A crop of new books explores emotions, an epidemic, and courage.
Dated Emcees by Chinaka Hodge (2016, City Lights Books, 63 pp., $13.95)
Chinaka Hodge is a brilliant poet, playwright, screenwriter, and educator from Oakland. In Dated Emcees she lays everything out on the page as she writes about her love life and hip-hop, intertwining them in a raw and powerful way. Her words evoke honest emotions as she confronts the difficulties of coming-of-age as a black woman in America. Hodge blurs the line between lived and imagined experience, and creates a new and inventive narrative that showcases her passion for hip-hop. She writes about difficult topics, and her voice shines through in a direct, confrontational, honest tone. Her poems are a breath of fresh, honest air, and her words will stay with you long after you read them.
Sensing Light by Mark A. Jacobson (2016, Ulysses Press, 363 pp., $15.95)
This breakout book by Mark Jacobson, a leading Bay Area HIV/AIDS physician, follows three doctors meeting at the onset of the AIDS epidemic in San Francisco. The three are vastly different: a gay medical resident from working-class Boston; a middle-aged supervising physician at one of the nation’s toughest hospitals; and a divorced mother raising a teenager. An engaging and educational novel, it could only have been written by someone who was there from the start. Jacobson began his internship at SF General Hospital in 1981, days after the CDC first reported a mysterious, fatal disease affecting gay men. His expertise gives crucial insight to the history of AIDS and he tells an unforgettable story.

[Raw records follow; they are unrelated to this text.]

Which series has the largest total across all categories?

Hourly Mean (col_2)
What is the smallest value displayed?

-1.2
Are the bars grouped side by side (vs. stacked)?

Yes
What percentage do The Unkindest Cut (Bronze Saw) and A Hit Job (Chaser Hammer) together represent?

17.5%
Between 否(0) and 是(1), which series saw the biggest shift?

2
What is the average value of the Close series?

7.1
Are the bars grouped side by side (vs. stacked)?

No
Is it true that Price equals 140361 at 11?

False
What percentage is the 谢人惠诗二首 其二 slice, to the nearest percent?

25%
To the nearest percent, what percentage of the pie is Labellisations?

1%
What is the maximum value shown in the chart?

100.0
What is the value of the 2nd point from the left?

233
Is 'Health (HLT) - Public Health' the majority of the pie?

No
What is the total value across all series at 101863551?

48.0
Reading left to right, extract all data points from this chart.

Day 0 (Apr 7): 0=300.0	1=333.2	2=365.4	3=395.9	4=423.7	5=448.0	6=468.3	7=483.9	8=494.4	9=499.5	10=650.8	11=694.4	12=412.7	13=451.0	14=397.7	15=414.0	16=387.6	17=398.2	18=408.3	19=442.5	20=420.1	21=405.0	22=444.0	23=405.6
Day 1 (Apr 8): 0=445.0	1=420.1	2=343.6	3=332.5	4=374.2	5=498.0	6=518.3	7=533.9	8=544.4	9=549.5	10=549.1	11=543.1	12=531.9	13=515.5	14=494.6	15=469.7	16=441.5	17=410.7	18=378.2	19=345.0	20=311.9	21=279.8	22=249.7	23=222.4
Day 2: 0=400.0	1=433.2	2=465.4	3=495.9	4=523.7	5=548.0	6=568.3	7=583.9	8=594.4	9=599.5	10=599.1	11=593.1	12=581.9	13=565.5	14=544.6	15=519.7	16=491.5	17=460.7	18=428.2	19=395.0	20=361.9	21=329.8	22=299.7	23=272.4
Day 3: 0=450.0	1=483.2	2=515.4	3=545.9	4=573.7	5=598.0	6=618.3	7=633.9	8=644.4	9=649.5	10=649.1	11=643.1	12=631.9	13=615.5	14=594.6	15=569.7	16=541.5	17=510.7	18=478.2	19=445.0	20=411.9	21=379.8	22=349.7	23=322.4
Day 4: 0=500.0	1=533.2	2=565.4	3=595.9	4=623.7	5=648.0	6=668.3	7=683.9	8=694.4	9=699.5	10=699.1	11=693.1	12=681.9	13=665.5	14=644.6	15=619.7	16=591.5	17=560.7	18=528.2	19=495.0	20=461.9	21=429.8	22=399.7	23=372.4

Images of America: Alameda County Fire Department by Firefighter Heather Marques (2016, Arcadia, 127 pp., $21.99)
This paperback takes a nostalgic trip through the firefighting history of Alameda County in images that firefighter Heather Marques has pulled together to highlight the men and women who served fire departments in Eden, San Leandro, Dublin, Lawrence Berkeley, Lawrence Livermore, Newark, Union City, and Emeryville. Some of the most striking photos are of the early bucket brigades, heavy horse-drawn equipment, “modern” horseless engines of the 1900s, a 2005 fire at the Tesla Road summit, a heroic rescue on Corral Hollow Road, and a dramatic portrait of firefighter Cynthia Weizer with a respirator.